---- INFORMATION PROVIDED
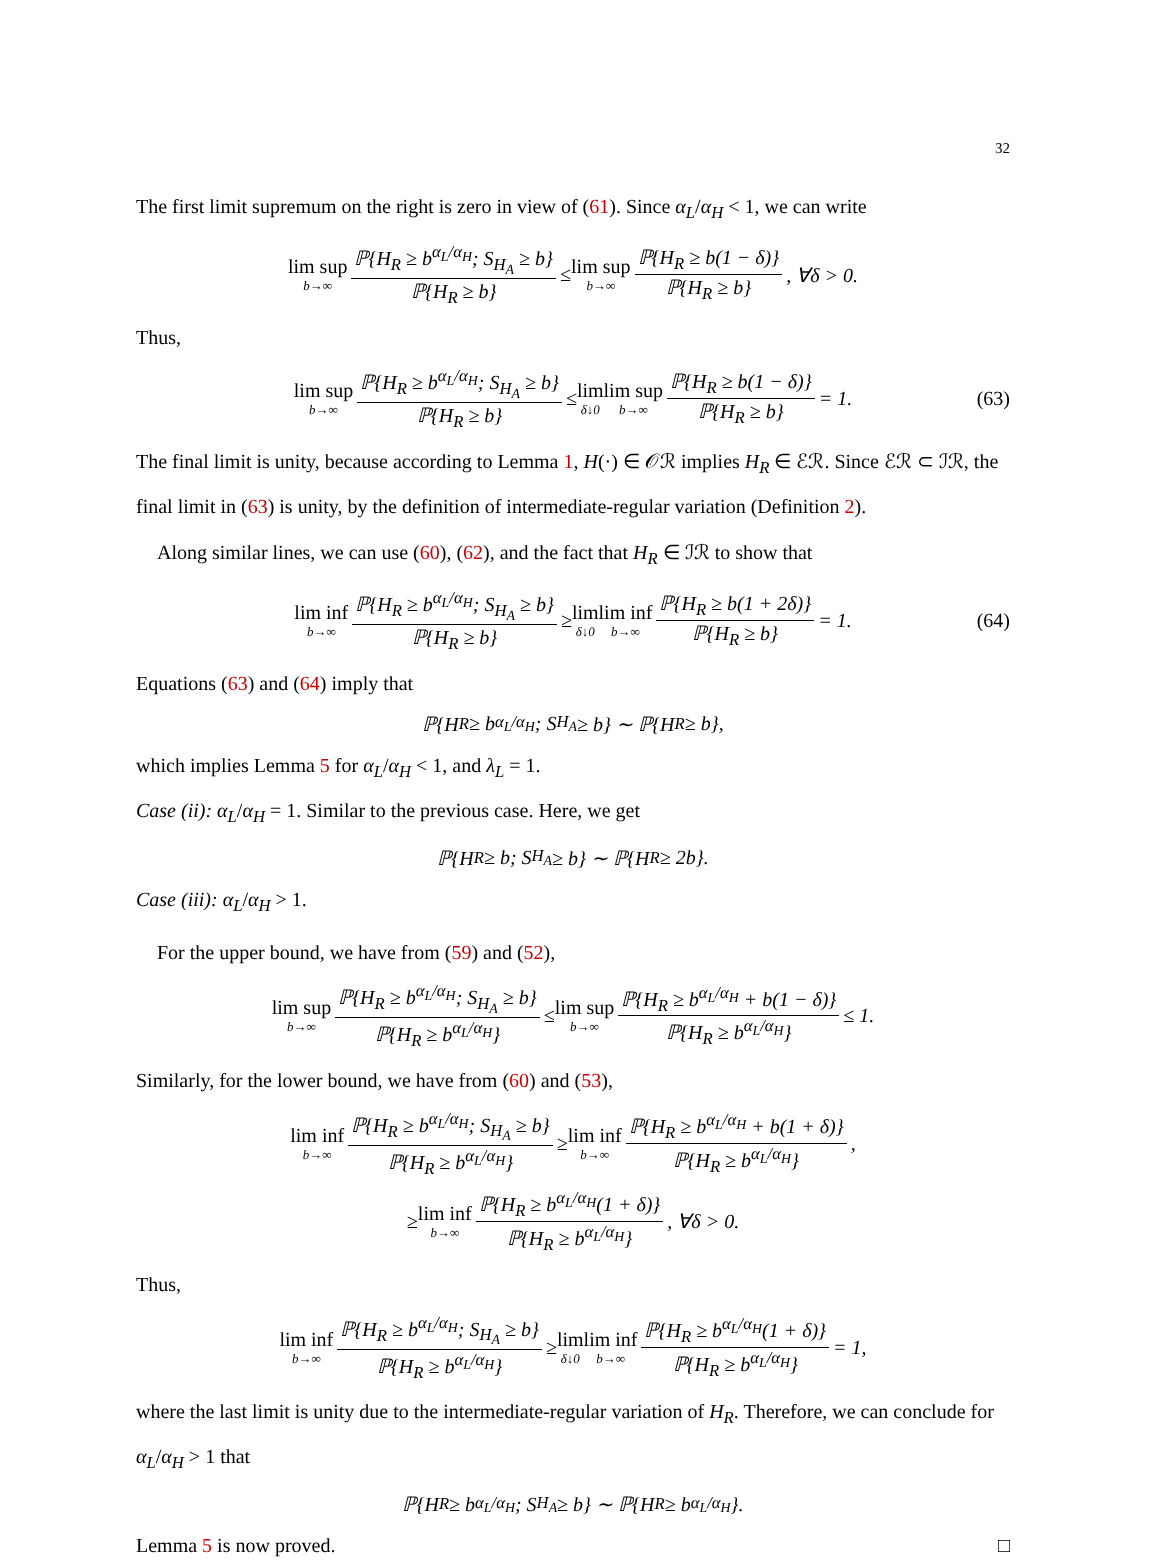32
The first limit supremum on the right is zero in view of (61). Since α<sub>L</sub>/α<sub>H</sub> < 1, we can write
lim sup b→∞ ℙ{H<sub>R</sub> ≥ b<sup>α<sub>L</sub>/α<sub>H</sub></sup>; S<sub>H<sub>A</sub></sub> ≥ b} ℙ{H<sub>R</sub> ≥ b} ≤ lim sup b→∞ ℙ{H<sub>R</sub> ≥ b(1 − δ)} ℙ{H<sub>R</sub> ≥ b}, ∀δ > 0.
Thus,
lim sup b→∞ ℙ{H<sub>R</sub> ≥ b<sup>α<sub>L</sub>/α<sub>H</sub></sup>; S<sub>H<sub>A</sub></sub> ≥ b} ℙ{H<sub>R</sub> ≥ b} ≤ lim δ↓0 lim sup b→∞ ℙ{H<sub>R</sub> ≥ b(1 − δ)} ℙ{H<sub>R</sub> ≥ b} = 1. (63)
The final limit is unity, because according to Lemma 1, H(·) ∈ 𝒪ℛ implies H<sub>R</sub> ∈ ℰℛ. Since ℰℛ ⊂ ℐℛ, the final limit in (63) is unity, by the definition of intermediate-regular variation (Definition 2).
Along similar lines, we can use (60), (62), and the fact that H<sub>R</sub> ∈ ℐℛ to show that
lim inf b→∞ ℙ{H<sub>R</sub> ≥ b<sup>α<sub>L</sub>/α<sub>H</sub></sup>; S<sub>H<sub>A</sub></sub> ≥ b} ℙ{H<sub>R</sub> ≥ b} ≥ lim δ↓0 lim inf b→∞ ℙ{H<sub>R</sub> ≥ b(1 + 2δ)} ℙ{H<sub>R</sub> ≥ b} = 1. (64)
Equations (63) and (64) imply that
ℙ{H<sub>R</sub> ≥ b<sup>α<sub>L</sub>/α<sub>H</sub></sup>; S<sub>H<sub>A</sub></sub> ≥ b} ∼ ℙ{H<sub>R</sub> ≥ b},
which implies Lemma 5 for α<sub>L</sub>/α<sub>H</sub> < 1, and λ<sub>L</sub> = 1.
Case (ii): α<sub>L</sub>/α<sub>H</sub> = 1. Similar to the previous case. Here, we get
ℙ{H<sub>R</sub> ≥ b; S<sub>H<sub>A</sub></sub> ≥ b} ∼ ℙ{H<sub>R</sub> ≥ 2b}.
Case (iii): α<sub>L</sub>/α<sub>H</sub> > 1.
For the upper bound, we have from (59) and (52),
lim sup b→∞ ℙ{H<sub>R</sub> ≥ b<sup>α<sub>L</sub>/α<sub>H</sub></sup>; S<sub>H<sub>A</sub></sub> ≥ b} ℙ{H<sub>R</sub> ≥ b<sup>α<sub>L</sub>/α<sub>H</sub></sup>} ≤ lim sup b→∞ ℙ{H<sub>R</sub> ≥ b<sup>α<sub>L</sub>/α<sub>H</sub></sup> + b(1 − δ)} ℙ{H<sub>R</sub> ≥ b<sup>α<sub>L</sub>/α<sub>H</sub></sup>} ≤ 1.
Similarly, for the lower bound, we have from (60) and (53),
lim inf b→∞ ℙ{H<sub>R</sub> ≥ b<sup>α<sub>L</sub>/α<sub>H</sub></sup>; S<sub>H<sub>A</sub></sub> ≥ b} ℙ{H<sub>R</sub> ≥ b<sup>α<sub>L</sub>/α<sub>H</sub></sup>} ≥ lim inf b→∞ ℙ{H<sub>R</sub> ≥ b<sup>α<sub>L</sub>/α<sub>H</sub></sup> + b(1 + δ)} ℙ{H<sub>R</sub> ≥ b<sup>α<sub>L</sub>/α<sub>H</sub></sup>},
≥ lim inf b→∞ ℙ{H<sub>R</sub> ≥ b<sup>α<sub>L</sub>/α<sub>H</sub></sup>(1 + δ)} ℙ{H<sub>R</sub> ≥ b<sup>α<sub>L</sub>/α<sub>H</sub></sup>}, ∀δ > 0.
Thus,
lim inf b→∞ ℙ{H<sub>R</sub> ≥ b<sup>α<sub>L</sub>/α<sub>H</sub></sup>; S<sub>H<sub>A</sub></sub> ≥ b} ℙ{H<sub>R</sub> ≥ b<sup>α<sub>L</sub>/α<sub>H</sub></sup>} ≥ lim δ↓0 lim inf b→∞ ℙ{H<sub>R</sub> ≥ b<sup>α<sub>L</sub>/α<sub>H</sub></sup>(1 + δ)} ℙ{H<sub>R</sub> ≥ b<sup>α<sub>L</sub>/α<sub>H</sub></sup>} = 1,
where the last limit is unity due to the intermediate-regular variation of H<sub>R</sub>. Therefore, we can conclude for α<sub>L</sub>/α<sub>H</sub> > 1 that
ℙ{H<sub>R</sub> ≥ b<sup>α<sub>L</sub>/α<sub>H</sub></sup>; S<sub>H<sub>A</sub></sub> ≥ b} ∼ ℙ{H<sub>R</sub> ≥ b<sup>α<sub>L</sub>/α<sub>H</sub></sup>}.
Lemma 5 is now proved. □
--------
---- INFORMATION PROVIDED
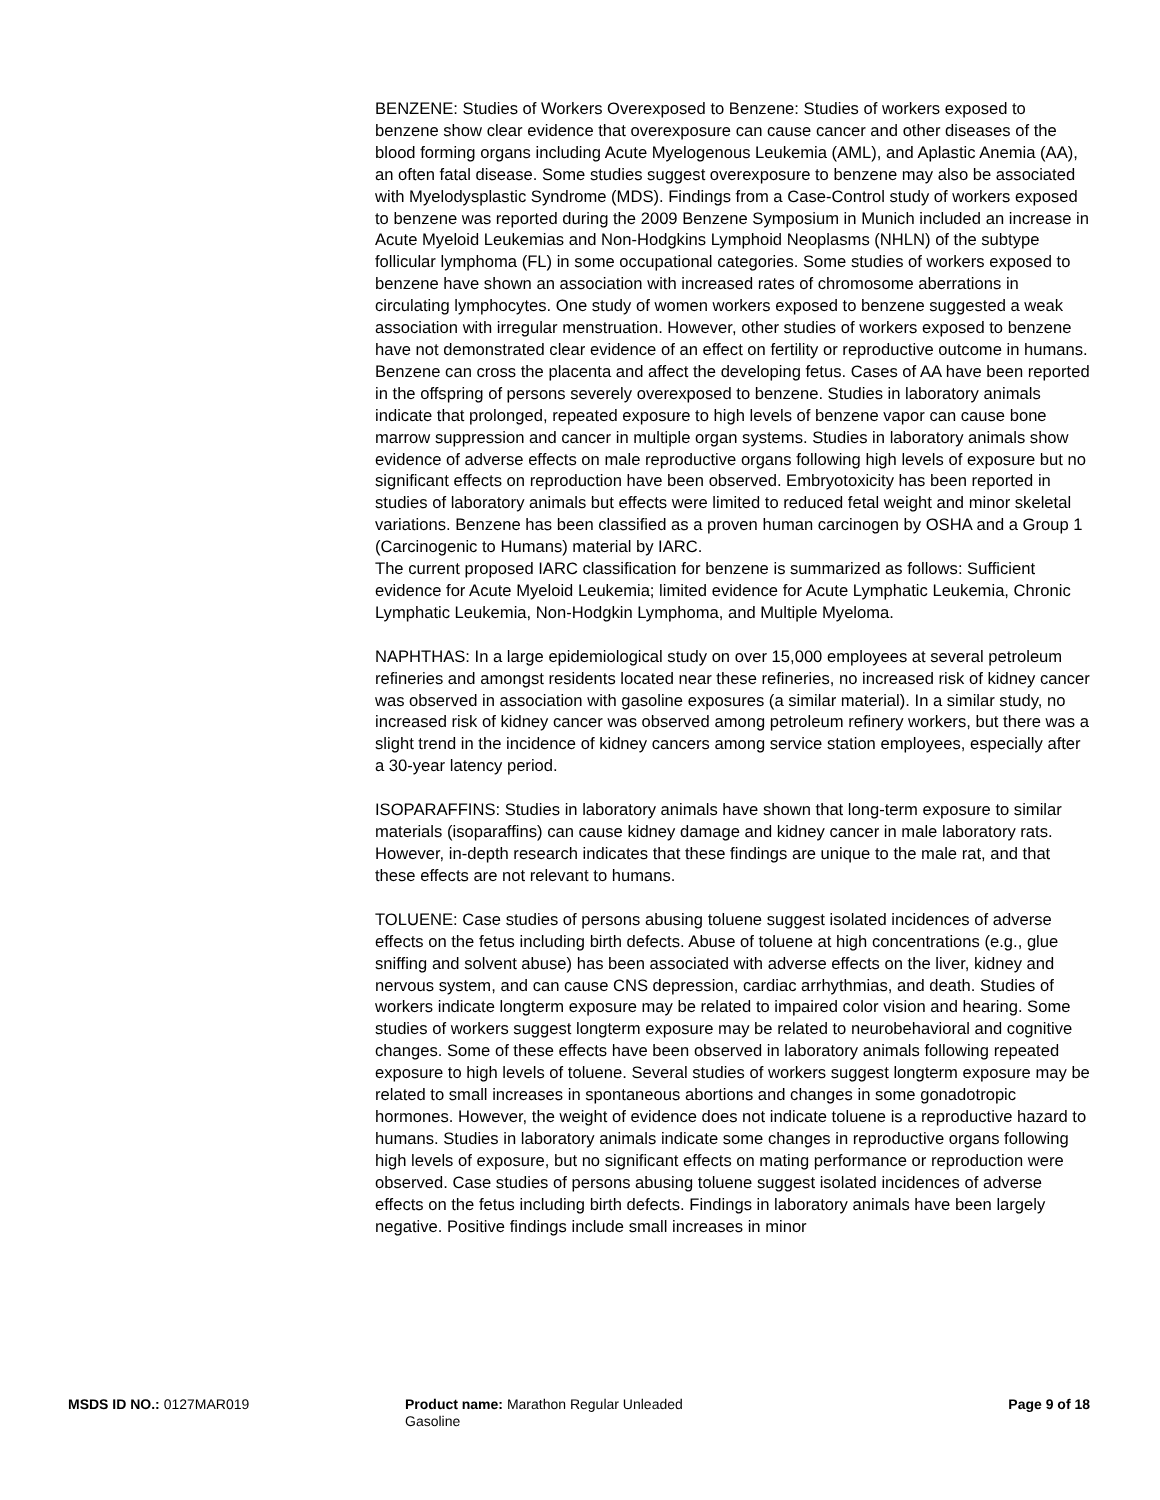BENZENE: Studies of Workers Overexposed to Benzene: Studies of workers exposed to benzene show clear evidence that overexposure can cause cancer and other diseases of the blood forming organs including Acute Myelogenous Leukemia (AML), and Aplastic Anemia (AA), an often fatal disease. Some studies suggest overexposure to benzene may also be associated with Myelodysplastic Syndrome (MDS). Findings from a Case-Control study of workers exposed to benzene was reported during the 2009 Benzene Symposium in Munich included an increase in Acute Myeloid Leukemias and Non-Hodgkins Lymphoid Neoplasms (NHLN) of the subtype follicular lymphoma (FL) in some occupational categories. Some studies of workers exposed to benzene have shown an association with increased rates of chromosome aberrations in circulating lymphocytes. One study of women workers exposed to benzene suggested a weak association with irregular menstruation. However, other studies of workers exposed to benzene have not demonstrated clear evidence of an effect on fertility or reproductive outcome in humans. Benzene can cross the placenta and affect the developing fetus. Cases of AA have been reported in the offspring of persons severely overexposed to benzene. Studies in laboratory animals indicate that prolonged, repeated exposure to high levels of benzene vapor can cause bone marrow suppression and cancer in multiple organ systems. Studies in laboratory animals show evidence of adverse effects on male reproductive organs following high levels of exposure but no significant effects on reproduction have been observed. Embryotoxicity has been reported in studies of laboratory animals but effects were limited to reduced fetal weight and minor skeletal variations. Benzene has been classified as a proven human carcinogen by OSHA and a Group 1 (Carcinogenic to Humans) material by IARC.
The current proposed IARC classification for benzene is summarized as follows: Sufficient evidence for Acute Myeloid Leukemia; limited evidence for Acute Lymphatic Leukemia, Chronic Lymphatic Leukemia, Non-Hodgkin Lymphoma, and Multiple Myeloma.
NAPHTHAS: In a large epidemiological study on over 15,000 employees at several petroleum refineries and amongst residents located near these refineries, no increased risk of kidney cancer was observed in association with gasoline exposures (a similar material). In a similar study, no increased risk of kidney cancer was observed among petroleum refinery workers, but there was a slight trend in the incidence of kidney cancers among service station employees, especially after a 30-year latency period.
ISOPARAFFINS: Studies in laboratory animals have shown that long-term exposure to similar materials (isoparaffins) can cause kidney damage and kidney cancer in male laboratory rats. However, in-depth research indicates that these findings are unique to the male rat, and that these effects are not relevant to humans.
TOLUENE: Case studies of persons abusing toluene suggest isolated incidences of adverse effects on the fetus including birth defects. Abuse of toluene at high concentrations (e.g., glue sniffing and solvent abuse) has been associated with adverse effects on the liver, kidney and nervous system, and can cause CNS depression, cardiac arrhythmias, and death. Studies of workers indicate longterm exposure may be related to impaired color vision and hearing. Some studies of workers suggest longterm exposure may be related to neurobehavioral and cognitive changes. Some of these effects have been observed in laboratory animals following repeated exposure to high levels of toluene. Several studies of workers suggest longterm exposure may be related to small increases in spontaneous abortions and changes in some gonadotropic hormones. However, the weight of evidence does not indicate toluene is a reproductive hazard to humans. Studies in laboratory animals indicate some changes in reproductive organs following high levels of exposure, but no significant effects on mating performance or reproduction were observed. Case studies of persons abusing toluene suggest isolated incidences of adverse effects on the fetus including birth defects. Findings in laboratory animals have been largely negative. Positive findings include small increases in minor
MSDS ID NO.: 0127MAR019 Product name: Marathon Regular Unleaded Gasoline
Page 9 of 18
--------
---- INFORMATION PROVIDED
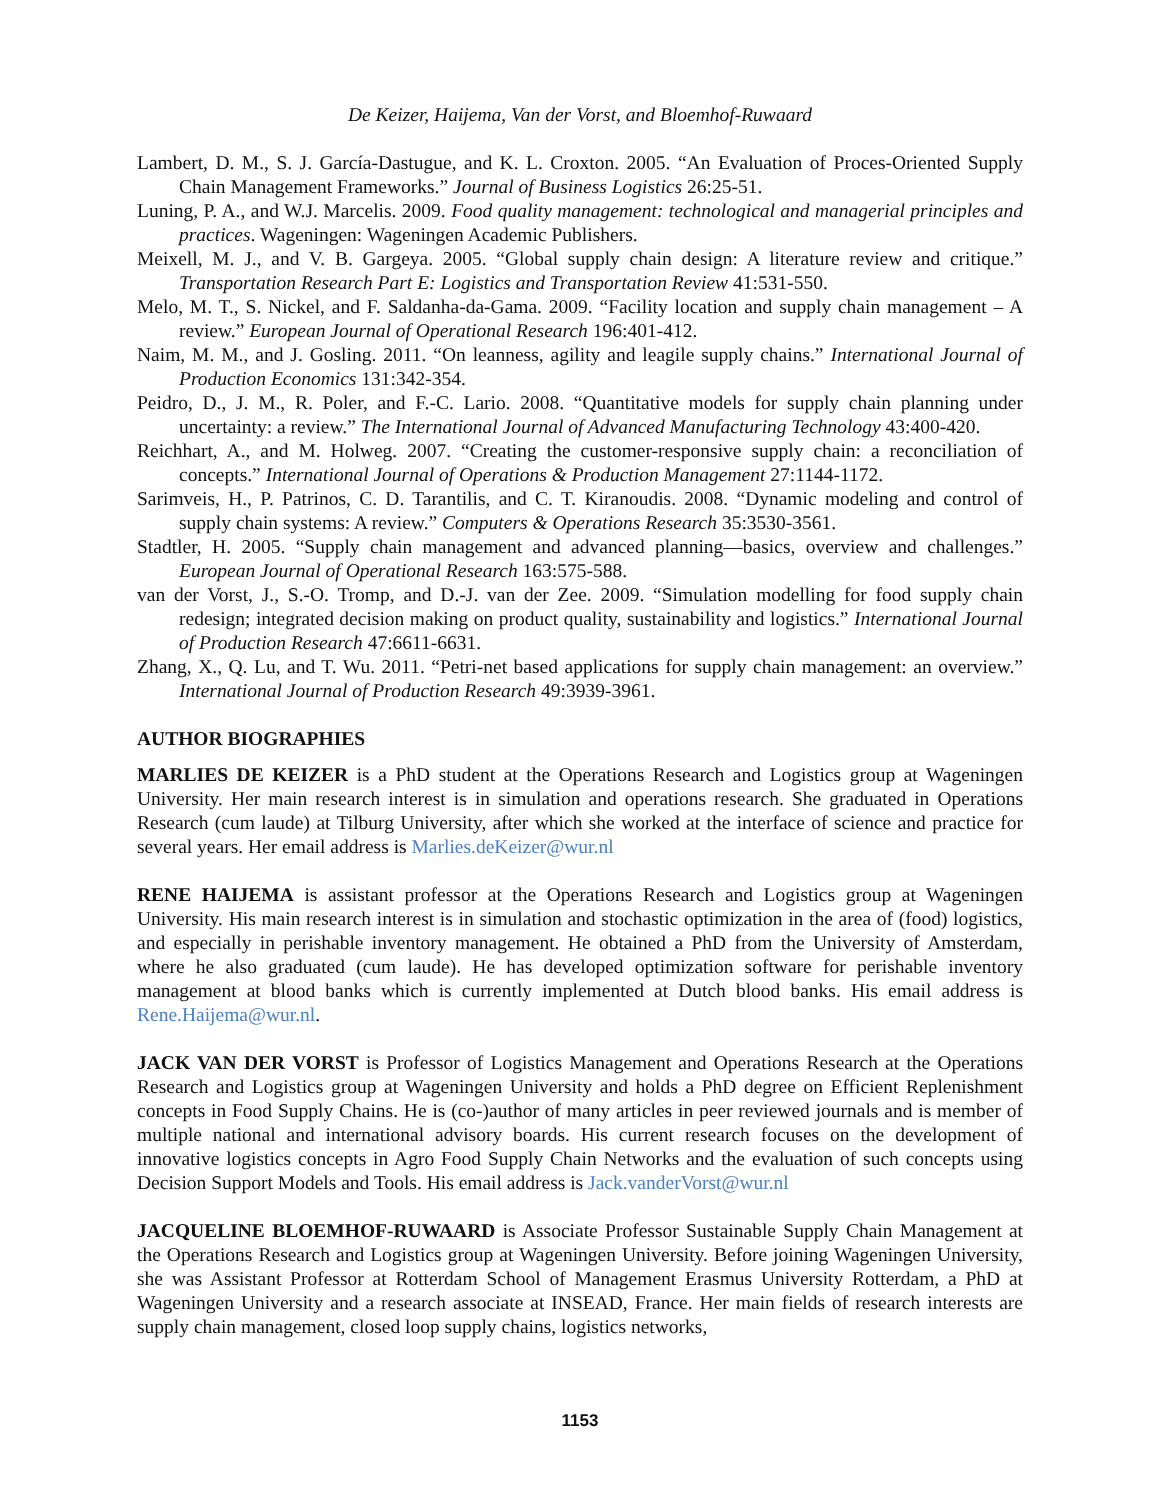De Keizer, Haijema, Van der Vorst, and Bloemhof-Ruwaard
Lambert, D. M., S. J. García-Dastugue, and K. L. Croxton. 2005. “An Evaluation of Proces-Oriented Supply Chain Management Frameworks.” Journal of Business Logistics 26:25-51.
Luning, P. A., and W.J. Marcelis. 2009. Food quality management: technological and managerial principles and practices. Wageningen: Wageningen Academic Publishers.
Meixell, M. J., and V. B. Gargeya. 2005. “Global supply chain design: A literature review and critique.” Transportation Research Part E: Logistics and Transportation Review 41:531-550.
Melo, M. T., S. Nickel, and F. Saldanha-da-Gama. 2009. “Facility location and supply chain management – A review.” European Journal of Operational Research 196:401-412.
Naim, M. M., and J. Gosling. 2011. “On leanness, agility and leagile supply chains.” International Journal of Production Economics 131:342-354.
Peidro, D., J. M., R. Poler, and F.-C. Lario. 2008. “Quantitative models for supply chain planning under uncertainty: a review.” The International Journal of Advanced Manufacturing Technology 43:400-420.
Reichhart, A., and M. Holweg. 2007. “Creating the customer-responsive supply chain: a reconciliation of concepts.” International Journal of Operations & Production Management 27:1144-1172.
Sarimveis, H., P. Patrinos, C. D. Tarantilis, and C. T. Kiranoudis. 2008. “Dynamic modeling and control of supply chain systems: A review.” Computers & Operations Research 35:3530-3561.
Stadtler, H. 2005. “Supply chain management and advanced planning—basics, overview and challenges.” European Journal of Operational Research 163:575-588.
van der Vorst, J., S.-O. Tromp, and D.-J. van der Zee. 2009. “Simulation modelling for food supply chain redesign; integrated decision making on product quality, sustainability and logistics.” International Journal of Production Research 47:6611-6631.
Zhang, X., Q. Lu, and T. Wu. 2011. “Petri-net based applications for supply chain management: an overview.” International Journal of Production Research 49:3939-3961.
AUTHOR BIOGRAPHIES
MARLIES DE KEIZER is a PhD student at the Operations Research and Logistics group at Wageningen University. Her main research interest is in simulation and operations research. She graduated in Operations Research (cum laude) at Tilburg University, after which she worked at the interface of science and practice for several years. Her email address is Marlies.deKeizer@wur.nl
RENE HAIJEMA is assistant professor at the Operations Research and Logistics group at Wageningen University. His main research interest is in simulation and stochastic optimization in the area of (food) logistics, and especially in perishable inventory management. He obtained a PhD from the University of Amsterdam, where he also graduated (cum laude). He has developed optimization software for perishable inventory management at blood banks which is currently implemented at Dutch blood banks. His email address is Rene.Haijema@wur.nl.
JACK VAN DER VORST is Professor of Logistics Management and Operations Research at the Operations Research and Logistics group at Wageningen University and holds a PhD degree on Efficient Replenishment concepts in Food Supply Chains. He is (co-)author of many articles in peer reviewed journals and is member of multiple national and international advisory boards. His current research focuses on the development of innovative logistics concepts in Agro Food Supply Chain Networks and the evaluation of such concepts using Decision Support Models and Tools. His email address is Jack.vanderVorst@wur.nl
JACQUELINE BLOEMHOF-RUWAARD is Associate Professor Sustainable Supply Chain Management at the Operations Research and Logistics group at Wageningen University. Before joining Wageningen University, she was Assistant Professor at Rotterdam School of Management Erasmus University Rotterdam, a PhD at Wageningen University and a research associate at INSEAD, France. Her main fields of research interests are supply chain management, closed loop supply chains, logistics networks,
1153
--------
◆ TRY IT:
Look back at the entries above and repeat, unchanged, every line from the line holding "Along similar lines, we" through the line holding "Equations (63) and (64) imply that".

◆ WRITTEN SOLUTION:
Along similar lines, we can use (60), (62), and the fact that H<sub>R</sub> ∈ ℐℛ to show that
lim inf b→∞ ℙ{H<sub>R</sub> ≥ b<sup>α<sub>L</sub>/α<sub>H</sub></sup>; S<sub>H<sub>A</sub></sub> ≥ b} ℙ{H<sub>R</sub> ≥ b} ≥ lim δ↓0 lim inf b→∞ ℙ{H<sub>R</sub> ≥ b(1 + 2δ)} ℙ{H<sub>R</sub> ≥ b} = 1. (64)
Equations (63) and (64) imply that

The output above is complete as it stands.